This post is part of our series on Taxes Related to Real Estate
- Real Estate Rental Income and Expenses
- Income Losses and Credits from Passive Activities Explained
- Understanding Capital Gains and Losses
- General ITIN (Individual Taxpayer Identification Number) Information
- What is FIRPTA Withholding?
- Taxes When Renting Residential and Vacation Property
A 3.8 percent Net Investment Income Tax (NIIT) applies to individuals, estates, and trusts that have net investment income above applicable threshold amounts.

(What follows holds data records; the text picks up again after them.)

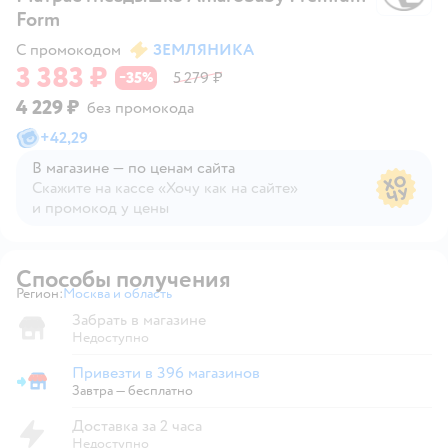
Form
С промокодом
ЗЕМЛЯНИКА
3 383 ₽
35
5 279 ₽
−
%
4 229 ₽
без промокода
+
42,29
В магазине — по ценам сайта
Скажите на кассе «Хочу как на сайте»
и промокод у цены
В магазине — по ценам сайта
Способы получения
Регион:
Москва и область
Выбор адреса доставки.
Забрать в магазине
Недоступно
Привезти в 396 магазинов
Привезти в магазин
Завтра
—
бесплатно
Доставка за 2 часа
Недоступно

In the case of an individual, the NIIT is 3.8 percent on the lesser of:
- the net investment income, or
- the excess of modified adjusted gross income over the following threshold amounts:
- $250,000 for married filing jointly or qualifying widow(er) with dependent child
- $125,000 for married filing separately
- $200,000 in all other cases
Estates & Trusts
In the case of an estate or trust, the NIIT is 3.8 percent on the lesser of:
- (A) the undistributed net investment income, or
- (B) the excess (if any) of:
- the adjusted gross income over the dollar amount at which the highest tax bracket begins for an estate or trust for the tax year. (For estates and trusts, the 2015 threshold is $12,300)
Definition of Net Investment Income and Modified Adjusted Gross Income
In general, net investment income for purpose of this tax, includes, but is not limited to:
- interest, dividends, certain annuities, royalties, and rents (unless derived in a trade or business in which the NIIT does not apply),
- income derived in a trade or business which is a passive activity or trading in financial instruments or commodities, and
- net gains from the disposition of property (to the extent taken into account in computing taxable income), other than property held in a trade or business to which NIIT does not apply.
The NIIT does not apply to certain types of income that taxpayers can exclude for regular income tax purposes such as tax-exempt state or municipal bond interest, Veterans Administration benefits, or gain from the sale of a principal residence on that portion that is excluded for income tax purposes.
Modified adjusted gross income (MAGI), for purposes of the NIIT, is generally defined as adjusted gross income (AGI) for regular income tax purposes increased by the foreign earned income exclusion (but also adjusted for certain deductions related to the foreign earned income). For individual taxpayers who have not excluded any foreign earned income, their MAGI is generally the same as their regular AGI.